労働に関する法律に適切に対処するため、社労士との顧問契約を結びましょう。
社労士の選び方
社労士と顧問契約を結ぶ上で大切なポイントは、次の2点です。
- 医療業界での実績を持っているか
- IT技術を積極的に活用しているか
医療業界での実績を持っているか
社労士が関わる業界は広く、どの社労士にも特定の業界を得意としているケースが多いので、当然、医療業界に詳しい社労士を顧問にする方が雇う側からすれば安心です。
業界が違えば就業環境や助成金などの関係も変わりますので、やはり医療分野での実績を見ておくことは重要です。
IT技術を積極的に活用しているか
「電子政府」が発足され、「労働保険」や「社会保険」関連は電子申請が可能となっています。
労務手続きもITを活用して、効率的に行える仕組みが整いつつあります。
しかし、2017年度の申請手続きのオンライン利用率は全体の全体の48.3%にとどまっており、半数以上の社労士がオンライン手続きを活用していない計算になります。

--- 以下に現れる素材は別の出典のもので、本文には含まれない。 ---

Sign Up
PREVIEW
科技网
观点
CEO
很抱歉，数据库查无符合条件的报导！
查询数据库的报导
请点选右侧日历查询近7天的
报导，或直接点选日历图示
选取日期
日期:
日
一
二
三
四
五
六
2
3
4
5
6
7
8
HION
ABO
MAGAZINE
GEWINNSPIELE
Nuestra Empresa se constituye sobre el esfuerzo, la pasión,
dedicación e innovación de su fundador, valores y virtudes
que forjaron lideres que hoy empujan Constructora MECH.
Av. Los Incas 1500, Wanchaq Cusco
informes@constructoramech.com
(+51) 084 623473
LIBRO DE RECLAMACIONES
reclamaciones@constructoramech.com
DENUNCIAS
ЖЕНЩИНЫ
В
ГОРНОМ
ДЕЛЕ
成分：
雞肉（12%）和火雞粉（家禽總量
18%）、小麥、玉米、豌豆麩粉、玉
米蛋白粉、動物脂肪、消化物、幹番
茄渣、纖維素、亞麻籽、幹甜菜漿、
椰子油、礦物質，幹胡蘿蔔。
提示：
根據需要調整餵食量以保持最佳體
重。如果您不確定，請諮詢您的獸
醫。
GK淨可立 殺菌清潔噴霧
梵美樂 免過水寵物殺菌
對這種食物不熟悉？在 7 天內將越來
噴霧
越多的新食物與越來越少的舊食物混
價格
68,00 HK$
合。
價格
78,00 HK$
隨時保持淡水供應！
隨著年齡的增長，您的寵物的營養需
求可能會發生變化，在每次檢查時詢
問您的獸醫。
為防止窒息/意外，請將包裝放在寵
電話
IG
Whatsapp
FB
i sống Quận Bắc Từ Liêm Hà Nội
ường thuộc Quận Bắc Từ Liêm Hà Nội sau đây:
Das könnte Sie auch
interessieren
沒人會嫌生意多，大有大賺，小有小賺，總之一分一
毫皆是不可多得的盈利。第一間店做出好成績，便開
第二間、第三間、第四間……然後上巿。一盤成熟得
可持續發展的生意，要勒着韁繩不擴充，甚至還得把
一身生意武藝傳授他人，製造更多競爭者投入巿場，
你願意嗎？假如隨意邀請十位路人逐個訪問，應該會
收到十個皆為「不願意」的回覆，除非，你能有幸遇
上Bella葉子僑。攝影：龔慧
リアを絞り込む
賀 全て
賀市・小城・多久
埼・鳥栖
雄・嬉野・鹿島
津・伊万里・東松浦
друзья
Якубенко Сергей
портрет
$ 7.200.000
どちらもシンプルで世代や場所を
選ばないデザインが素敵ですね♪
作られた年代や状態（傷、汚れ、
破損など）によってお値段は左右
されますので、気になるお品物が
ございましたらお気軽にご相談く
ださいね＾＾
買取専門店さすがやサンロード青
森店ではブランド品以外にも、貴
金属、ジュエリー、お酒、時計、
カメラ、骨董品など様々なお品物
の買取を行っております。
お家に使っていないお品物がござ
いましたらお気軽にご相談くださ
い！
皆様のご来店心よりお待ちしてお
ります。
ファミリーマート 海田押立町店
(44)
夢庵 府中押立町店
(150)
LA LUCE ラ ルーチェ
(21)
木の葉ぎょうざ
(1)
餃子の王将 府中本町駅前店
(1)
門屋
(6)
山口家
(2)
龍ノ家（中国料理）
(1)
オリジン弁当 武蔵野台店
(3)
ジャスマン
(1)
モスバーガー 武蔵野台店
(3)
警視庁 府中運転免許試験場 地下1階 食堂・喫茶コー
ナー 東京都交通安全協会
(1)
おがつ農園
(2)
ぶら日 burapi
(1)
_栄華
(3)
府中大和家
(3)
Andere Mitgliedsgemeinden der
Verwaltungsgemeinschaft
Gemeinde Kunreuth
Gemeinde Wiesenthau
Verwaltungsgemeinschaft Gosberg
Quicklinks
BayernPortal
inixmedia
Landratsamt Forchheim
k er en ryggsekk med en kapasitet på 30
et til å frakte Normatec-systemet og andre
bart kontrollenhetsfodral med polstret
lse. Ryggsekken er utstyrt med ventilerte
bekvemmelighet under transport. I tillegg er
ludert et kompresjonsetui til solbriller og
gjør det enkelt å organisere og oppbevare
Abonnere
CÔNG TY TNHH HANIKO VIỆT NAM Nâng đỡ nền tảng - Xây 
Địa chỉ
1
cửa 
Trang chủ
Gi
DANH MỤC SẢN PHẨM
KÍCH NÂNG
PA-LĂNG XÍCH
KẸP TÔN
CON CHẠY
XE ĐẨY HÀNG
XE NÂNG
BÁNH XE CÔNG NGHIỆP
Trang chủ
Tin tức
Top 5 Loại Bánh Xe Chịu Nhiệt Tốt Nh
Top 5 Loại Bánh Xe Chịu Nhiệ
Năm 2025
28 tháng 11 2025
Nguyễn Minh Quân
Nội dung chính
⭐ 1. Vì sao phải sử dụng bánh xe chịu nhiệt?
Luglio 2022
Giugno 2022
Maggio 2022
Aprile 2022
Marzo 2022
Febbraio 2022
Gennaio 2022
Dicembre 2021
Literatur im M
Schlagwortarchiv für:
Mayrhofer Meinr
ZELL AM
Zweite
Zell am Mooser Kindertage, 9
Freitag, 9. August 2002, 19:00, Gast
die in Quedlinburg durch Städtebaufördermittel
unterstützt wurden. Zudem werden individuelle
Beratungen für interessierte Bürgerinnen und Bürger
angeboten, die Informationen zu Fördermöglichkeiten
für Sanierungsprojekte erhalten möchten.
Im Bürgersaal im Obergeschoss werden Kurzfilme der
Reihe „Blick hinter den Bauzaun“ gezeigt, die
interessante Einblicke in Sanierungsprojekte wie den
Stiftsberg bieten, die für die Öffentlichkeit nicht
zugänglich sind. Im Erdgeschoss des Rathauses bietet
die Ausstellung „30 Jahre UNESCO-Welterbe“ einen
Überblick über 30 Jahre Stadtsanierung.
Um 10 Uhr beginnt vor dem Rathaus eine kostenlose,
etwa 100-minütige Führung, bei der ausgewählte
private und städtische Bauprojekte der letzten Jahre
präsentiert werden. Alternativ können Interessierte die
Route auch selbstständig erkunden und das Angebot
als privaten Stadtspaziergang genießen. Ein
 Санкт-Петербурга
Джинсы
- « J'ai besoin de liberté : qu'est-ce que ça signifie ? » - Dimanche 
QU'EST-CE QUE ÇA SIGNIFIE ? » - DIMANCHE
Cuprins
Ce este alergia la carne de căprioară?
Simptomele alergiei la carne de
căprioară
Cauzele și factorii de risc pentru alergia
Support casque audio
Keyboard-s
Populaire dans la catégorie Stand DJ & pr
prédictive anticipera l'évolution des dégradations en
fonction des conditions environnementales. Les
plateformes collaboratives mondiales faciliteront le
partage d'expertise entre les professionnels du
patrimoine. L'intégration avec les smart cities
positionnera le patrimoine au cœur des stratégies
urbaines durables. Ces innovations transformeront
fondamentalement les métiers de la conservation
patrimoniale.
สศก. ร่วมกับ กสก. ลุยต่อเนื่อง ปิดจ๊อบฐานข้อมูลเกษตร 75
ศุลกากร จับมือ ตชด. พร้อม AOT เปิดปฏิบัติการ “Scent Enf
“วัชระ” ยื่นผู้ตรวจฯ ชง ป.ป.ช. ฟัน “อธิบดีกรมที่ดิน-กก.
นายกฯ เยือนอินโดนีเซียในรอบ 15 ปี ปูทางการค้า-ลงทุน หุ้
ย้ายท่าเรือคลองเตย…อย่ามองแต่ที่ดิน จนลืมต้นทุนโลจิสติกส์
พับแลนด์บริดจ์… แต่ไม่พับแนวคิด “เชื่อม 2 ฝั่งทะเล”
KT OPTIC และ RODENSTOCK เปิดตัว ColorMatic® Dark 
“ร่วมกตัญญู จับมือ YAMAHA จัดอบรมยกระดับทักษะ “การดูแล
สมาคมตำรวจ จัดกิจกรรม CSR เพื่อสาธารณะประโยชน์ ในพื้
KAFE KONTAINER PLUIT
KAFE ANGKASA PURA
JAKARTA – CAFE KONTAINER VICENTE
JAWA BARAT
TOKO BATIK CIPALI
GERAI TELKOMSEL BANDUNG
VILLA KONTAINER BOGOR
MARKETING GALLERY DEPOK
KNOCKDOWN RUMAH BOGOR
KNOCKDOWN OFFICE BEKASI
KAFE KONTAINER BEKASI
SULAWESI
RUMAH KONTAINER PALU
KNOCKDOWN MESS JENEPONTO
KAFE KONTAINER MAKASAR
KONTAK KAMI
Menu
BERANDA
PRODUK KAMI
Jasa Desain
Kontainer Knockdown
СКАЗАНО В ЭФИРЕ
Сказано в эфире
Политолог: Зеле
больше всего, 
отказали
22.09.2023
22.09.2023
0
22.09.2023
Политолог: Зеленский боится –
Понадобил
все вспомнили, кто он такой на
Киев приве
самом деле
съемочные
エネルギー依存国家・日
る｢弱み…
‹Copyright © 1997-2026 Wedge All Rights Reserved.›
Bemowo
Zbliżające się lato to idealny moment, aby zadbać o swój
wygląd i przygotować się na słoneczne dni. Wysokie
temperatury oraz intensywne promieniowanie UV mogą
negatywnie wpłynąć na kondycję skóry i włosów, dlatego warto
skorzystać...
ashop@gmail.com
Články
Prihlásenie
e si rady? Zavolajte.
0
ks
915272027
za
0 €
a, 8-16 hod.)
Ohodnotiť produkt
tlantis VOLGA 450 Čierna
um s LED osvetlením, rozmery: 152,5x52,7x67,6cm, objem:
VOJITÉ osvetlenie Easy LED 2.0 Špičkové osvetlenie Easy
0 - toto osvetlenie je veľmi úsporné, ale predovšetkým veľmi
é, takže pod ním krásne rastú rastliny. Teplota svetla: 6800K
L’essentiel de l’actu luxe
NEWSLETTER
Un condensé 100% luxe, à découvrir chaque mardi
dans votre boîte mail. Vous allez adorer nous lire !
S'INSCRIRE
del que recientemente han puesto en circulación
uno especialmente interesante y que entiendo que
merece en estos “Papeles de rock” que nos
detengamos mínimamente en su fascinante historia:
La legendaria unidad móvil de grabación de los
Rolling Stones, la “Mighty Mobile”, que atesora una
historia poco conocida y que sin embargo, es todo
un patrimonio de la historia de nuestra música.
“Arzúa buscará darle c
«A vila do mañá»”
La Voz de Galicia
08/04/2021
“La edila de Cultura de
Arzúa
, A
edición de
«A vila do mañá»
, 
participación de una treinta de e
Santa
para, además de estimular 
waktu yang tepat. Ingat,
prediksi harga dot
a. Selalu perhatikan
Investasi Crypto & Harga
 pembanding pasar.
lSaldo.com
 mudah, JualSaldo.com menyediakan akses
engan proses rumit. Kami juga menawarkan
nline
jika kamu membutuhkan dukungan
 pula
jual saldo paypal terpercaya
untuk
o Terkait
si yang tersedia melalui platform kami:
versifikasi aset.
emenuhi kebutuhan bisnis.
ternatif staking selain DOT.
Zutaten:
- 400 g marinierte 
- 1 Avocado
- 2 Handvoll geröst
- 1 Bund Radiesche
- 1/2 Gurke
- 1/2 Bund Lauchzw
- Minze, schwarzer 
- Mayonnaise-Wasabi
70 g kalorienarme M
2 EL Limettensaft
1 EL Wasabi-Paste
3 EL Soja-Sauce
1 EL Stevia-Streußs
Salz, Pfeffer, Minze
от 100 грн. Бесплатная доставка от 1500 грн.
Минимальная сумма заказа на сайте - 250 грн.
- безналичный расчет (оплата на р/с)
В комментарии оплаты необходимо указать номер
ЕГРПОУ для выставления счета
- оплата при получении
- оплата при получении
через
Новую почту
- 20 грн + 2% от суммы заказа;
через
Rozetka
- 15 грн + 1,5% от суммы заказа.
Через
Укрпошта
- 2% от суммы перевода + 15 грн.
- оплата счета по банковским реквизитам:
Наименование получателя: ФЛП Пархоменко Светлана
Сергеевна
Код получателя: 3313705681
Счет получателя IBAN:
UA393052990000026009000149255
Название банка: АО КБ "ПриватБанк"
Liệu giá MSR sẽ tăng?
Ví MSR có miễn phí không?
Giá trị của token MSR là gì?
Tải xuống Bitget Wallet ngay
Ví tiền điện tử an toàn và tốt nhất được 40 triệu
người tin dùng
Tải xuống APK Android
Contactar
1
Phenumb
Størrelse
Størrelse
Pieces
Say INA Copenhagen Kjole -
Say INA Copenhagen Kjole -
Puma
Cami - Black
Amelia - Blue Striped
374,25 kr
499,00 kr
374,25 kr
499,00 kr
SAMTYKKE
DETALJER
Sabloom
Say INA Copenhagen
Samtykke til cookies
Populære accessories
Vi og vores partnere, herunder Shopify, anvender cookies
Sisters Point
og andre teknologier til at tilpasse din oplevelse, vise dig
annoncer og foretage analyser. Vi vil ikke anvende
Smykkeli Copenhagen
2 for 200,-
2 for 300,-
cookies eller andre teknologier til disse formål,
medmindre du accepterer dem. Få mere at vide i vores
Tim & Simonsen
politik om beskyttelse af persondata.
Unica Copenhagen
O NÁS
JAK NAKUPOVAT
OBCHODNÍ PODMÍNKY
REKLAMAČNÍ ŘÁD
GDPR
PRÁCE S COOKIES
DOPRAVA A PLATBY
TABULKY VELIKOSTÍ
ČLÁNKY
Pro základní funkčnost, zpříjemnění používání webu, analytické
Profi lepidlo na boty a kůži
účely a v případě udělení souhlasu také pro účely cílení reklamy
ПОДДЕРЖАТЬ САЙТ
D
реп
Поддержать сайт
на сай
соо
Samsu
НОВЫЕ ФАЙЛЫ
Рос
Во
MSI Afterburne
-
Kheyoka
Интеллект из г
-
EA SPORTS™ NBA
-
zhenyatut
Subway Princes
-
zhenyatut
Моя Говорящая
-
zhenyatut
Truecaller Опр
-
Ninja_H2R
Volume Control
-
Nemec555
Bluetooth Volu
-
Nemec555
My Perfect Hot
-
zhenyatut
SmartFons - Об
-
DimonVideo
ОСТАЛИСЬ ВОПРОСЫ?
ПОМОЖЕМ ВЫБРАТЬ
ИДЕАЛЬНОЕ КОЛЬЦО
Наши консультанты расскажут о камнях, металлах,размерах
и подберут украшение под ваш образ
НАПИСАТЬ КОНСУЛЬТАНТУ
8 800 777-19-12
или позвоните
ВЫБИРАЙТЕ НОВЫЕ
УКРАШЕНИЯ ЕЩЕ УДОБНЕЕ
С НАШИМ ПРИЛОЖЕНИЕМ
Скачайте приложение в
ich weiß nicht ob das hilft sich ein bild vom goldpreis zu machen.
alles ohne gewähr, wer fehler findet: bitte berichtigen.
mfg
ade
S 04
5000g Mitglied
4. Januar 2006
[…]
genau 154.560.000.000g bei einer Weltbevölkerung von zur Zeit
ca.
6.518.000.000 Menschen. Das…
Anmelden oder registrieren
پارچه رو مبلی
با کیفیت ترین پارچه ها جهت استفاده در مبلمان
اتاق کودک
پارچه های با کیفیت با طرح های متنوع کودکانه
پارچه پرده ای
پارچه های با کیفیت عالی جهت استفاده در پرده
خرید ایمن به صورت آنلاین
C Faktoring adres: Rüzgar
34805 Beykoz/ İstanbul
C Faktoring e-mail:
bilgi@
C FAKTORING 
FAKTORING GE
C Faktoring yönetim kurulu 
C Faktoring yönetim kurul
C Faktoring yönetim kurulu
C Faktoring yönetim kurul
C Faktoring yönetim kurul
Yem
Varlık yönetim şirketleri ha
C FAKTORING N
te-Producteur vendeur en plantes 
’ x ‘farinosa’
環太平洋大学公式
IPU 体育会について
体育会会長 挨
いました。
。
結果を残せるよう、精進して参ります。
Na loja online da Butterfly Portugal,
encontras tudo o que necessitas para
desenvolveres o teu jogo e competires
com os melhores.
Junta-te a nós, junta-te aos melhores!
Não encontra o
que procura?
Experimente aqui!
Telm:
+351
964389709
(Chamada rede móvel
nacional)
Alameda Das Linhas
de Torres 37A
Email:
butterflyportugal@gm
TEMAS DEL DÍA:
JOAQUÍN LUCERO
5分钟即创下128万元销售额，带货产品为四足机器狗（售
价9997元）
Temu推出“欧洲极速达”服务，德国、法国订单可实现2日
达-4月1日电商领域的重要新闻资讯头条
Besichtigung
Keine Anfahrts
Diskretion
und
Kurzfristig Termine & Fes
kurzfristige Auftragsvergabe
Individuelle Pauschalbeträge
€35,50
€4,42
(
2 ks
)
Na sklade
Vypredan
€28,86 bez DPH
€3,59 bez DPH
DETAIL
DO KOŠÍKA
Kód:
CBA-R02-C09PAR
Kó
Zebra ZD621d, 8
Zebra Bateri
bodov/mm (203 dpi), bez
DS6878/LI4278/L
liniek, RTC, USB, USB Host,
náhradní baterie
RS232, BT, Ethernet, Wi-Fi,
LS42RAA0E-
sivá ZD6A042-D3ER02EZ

ITを使えば低コスト・省時間になりますが、従来のやり方では当然無駄なコストや時間が発生します。
社労士を選ぶ際は、このようなIT関係の技術の活用にも目を配らせましょう。
- なお、IT技術は社労士だけでなく税理士も然りです。給与計算や納税申告をはじめ、平素の書類の受け渡しなどもセキュリティを確保できるアプリを使えば無駄な時間や労力は回避できます。 ちなみに、設計士やコンサルとのコミュニケーションにおいても、ITリテラシーはビジネスの速さに直結します。
最後に:専門家への「丸投げ」は99%失敗する
ここまでクリニック開業に必要な専門家とその選び方について解説してきました。
これで優良な専門家を見つける方法を知ることができたと思います。
ただ、どれだけ優良な専門家を抱えたとしてもクリニックの経営に関する判断を専門家に丸投げしたのではクリニックの開業・運営は必ず失敗します。
これだけは肝に命じておいて下さい。
専門家は自身の経験に基づき、法律面の指導だけでなく、経営に関するアドバイスもしてくれるケースが多いです。
しかし、これはあくまで専門家としてのアドバイスであり、最終的な判断を下すのはあなた自身です。
あなたが正しい経営者の視点を持って適切な判断をしなければ、どんなに優秀な専門家・コンサルタントを雇っても経営は成り立ちません。